Dáil debates
Thursday, 23 March 2006
Criminal Law (Insanity) Bill 2002 [Seanad]: Report and Final Stages.
12:00 pm
Aengus Ó Snodaigh (Dublin South Central, Sinn Fein)
With reference to amendment No. 16 in my name, the Minister has gone some way towards addressing the concerns we raised on Committee Stage, but he has not gone far enough. I do not believe prison is at all an appropriate place in which to commit someone from the courts. I am not alone in this view. Among the UN principles for the protection of persons with mental illness and the improvement of mental health care, principle 1.1 states that all persons have a right to the best available mental health care, which shall be part of the health and social care system. The first UN congress on the prevention of crime and treatment of prisoners listed standard minimum rules for prisons which included the rule that prisoners found insane shall not be detained in prisons and shall be removed to mental institutions as soon as possible. It its submission, the National Disability Authority said it was not appropriate to designate any part of a prison for the assessment or treatment of persons with mental health or intellectual disability. The Mental Health Commission also said it was not appropriate, and that it appeared to be in contravention of the principle I outlined. The commission proposed that designated centres in addition to meeting the criteria specified for approved centres must also meet additional criteria, which arise later in the Bill.
Amendment No. 40 in my name addresses the fact that the powers of the prison governor are being extended if the eventuality of patients committed to the prisons is being covered. Under the Minister's amendment, a prison governor will have the additional role of a clinical director, without any additional training. That is odd, and at variance with normal practice. In its long submission, the Human Rights Commission outlined major concerns with this aspect. It said the use of prisons or sections of prisons is clearly prohibited by the UN principles. The commission says that any provision to allow the detention of mentally ill persons in prisons where adequate therapeutic services are not available, as is generally the case in Irish prisons, is wrong.
One could also consider aspects of the health services in prisons and the failure of our prison system to address the major problems we have in terms of people with mental or intellectual disabilities who are in prison, the major costs involved, and the fact that such people often emerge in worse shape than when they entered prison. Their disabilities are often exacerbated rather than addressed while in prison.

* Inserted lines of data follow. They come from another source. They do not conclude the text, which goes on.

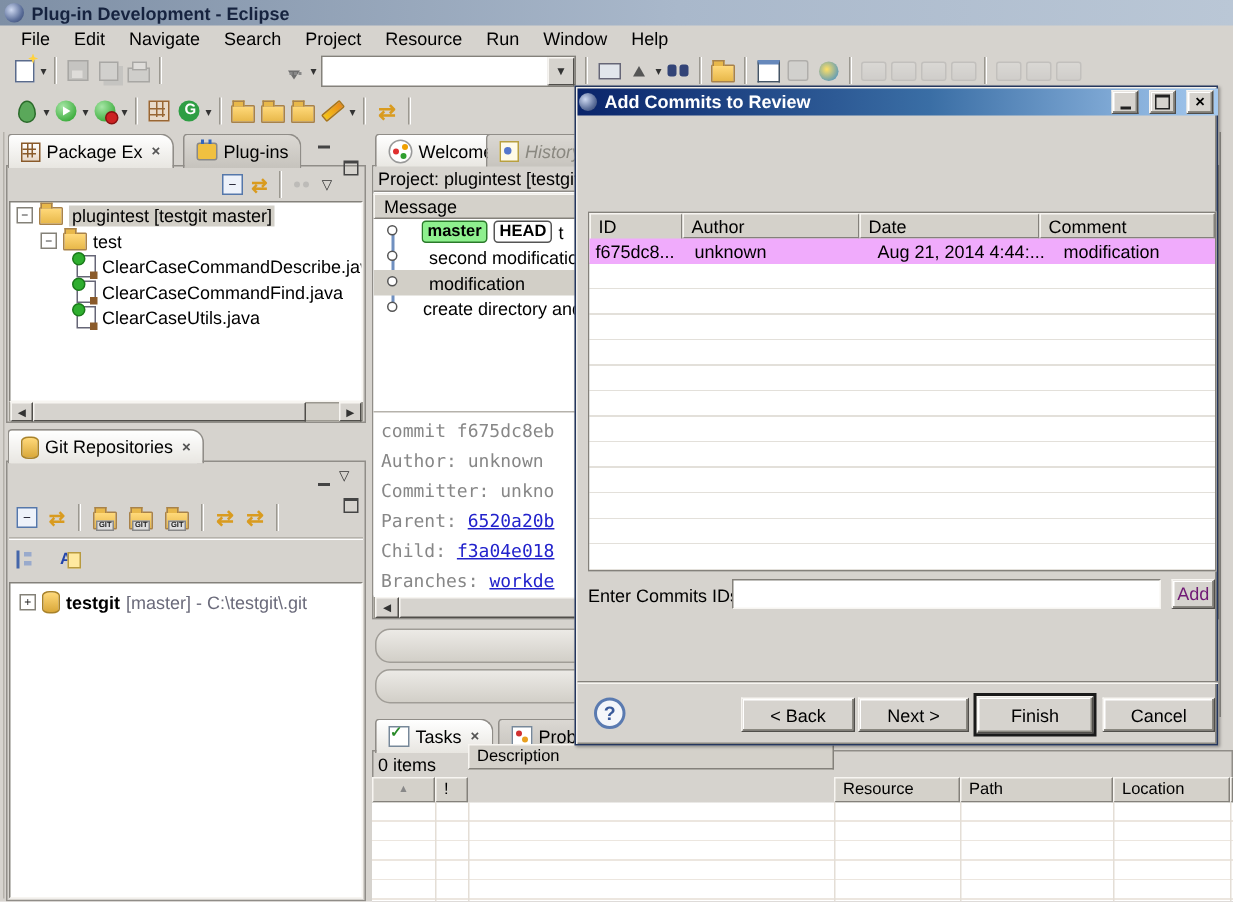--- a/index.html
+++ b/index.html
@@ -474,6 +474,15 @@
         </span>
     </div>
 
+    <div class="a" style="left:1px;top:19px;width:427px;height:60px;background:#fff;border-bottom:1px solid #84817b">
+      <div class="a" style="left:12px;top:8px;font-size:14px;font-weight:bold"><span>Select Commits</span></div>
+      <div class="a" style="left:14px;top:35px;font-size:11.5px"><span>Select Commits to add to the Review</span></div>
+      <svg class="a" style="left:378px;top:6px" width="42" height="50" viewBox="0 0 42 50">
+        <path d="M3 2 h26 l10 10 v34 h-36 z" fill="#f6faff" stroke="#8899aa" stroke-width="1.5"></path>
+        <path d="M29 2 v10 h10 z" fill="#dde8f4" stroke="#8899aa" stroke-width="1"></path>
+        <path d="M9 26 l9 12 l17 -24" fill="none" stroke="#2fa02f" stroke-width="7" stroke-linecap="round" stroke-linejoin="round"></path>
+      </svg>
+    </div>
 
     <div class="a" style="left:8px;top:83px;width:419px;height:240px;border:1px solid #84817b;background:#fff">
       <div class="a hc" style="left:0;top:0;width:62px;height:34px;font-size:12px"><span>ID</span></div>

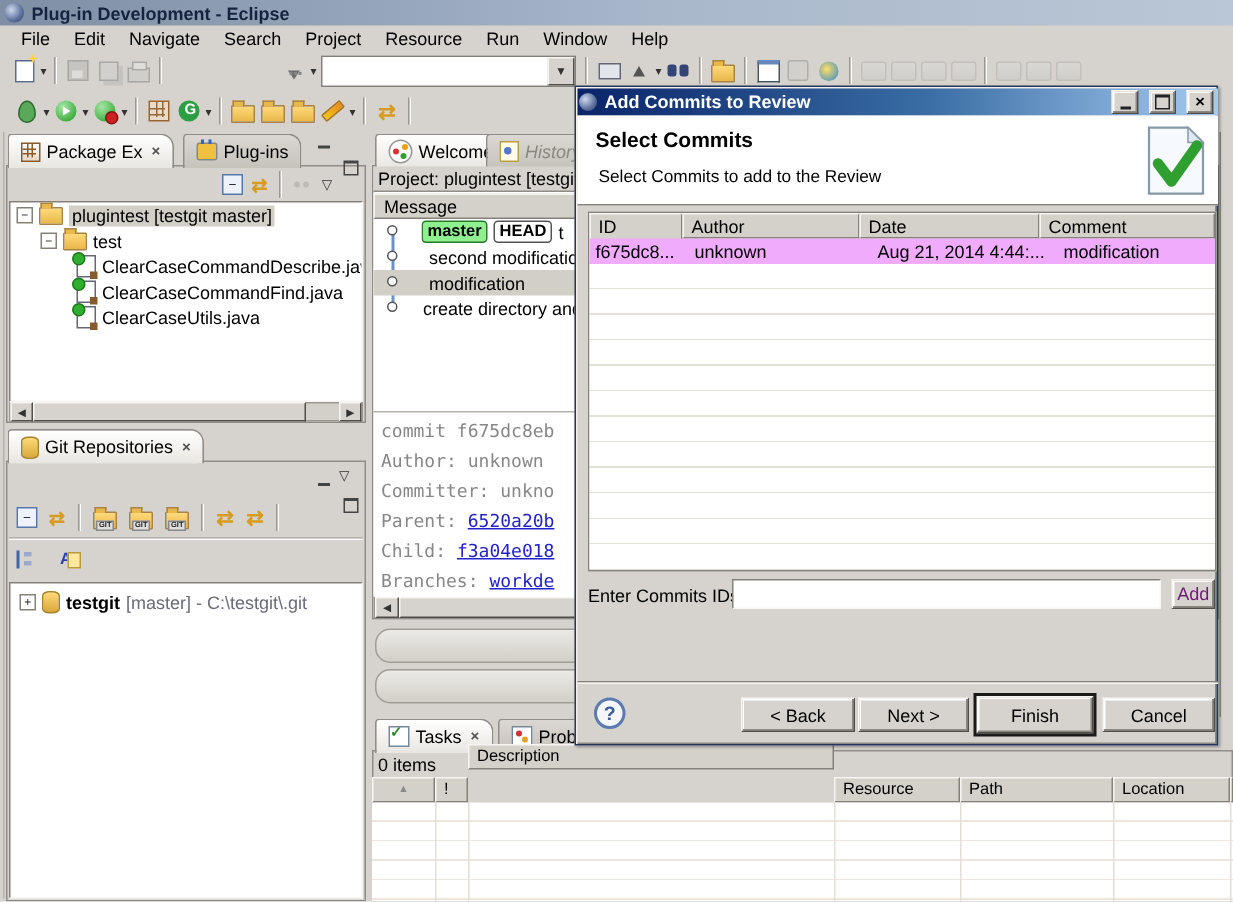--- a/index.html
+++ b/index.html
@@ -489,7 +489,7 @@
       <div class="a hc" style="left:62px;top:0;width:118px;height:17px;font-size:12px"><span>Author</span></div>
       <div class="a hc" style="left:180px;top:0;width:120px;height:17px;font-size:12px"><span>Date</span></div>
       <div class="a hc" style="left:300px;top:0;width:117px;height:17px;font-size:12px"><span>Comment</span></div>
-      <div class="a fx" style="left:0;top:17px;width:417px;height:17px;background:#f0abfc;font-size:12px">
+      <div class="a fx" style="left:0;top:17px;width:417px;height:17px;background:#c2410c;font-size:12px">
         <span class="nw" style="width:62px;padding-left:4px">f675dc8...</span>
         <span class="nw" style="width:118px;padding-left:4px">unknown</span>
         <span class="nw" style="width:120px;padding-left:4px">Aug 21, 2014 4:44:...</span>

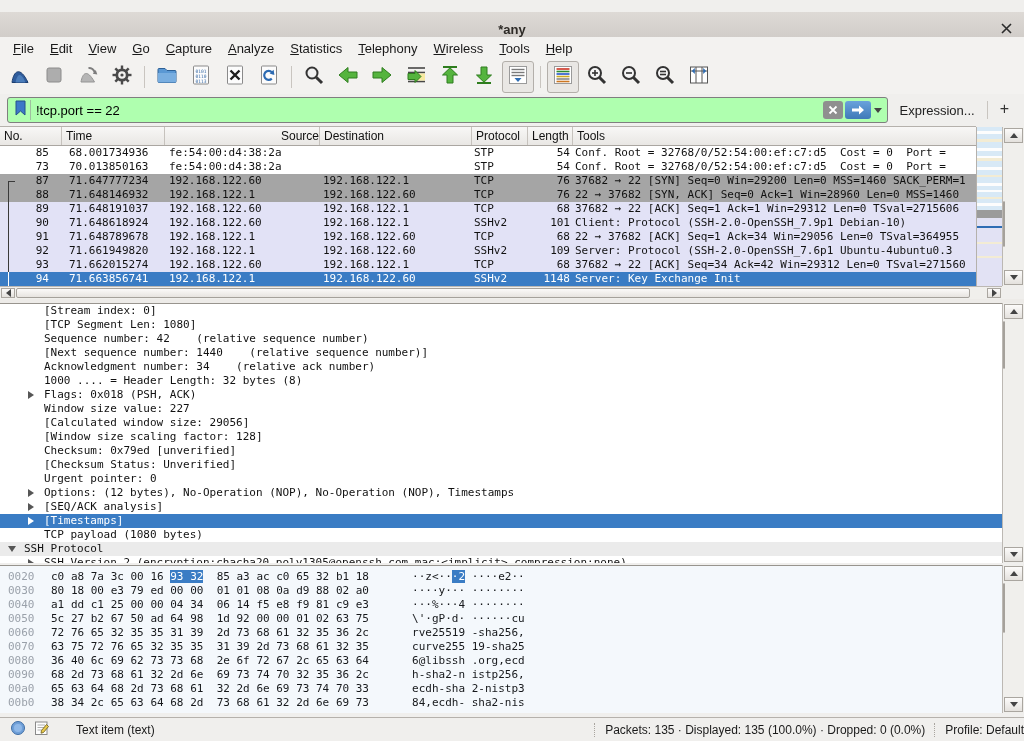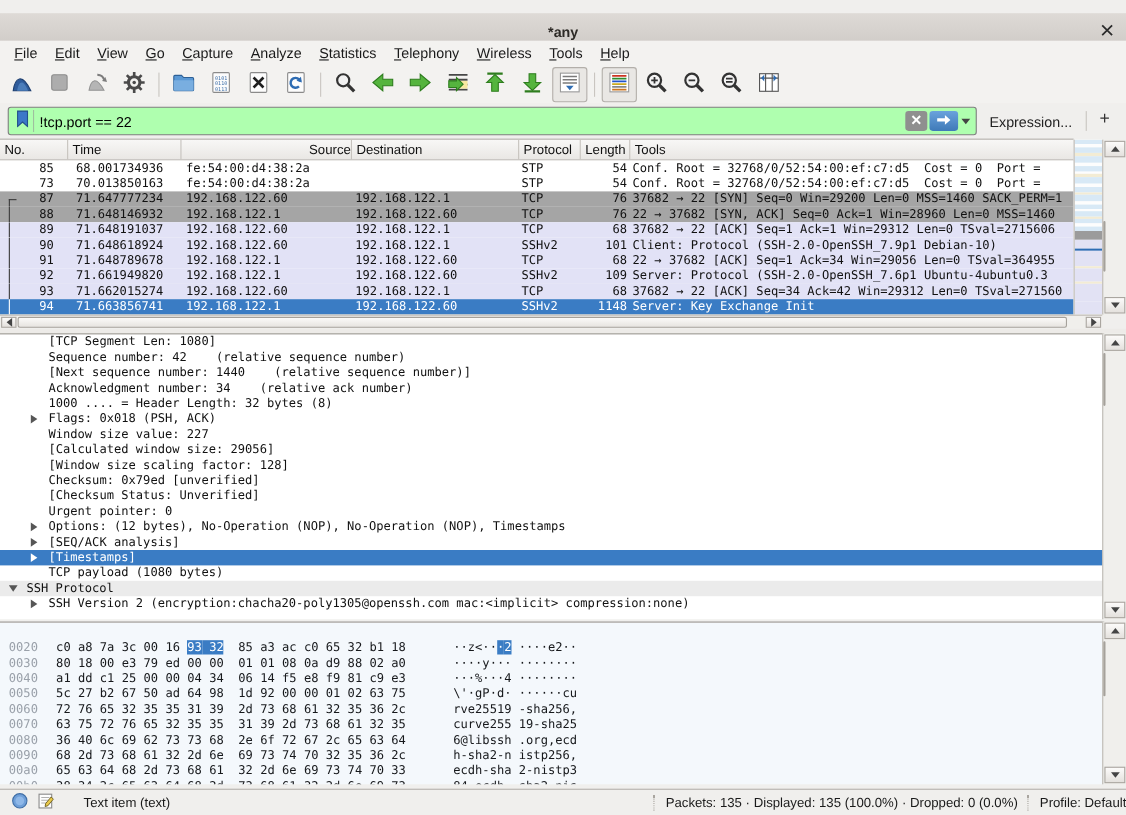--- a/index.html
+++ b/index.html
@@ -408,6 +408,7 @@
   <div class="splitter" style="top:299px;height:4px;"><span class="grip">······</span></div>
 
   <div class="detail-pane" id="detail-pane">
+      <div class="dline" style="padding-left: 44px;"><span>[Stream index: 0]</span></div>
       <div class="dline" style="padding-left: 44px;"><span>[TCP Segment Len: 1080]</span></div>
       <div class="dline" style="padding-left: 44px;"><span>Sequence number: 42    (relative sequence number)</span></div>
       <div class="dline" style="padding-left: 44px;"><span>[Next sequence number: 1440    (relative sequence number)]</span></div>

The Human Rights Commission also noted that the detention of mentally ill persons in prisons where staff are not equipped or trained to treat them appropriately is likely to have a detrimental effect on staff as well as on the detainees. The commission recommended that the term "designated centre" should not encompass any of the institutions not characterised as approved centres under the Mental Health Act 2001. It also recommended that reference to prisons should be removed and that a resource be made available to ensure adequate levels of accommodation in specialised, secure units in hospitals or clinics are put in place as a priority to accommodate any person committed to detention. That is the issue that needs to be addressed. If there is a need for specialised secure units, the State has a duty to begin putting those units in place so that they are not in prisons and are not required to be built in prisons. I hope they will never be used but given the nature of society and the illnesses from which people suffer, they probably will be used. If nobody is committed to them, that is all the better as it would show that some of our outpatient facilities are properly resourced to do that job.
In the Johnson case, the European Court of Justice held that the lack of suitable alternative facilities could not be used to justify inappropriate detention. In the event of a person being committed to prison despite his or her mental disorder and despite the court finding that he or she was of unsound mind, the likelihood is that he or she could go to the European Court and win a case against the Government because he or she was being held in an unsuitable facility. That issue needs to be taken on board.
If the Minister were to say this was a temporary measure of five years until such time as the specialist psychiatric facilities were built and that it would lapse after five years, I might consider it. Other than that it is not appropriate. If a court finds that a person has a psychiatric illness and is likely to be a danger to himself or herself or others, or is insane, not liable to the courts for his or her deeds and should be committed to a designated centre, then a suitable centre should be built. If the Minister were to agree that this was a temporary clause, I might consider withdrawing my amendment. Otherwise I will press my amendments Nos. 16, 28 and 40.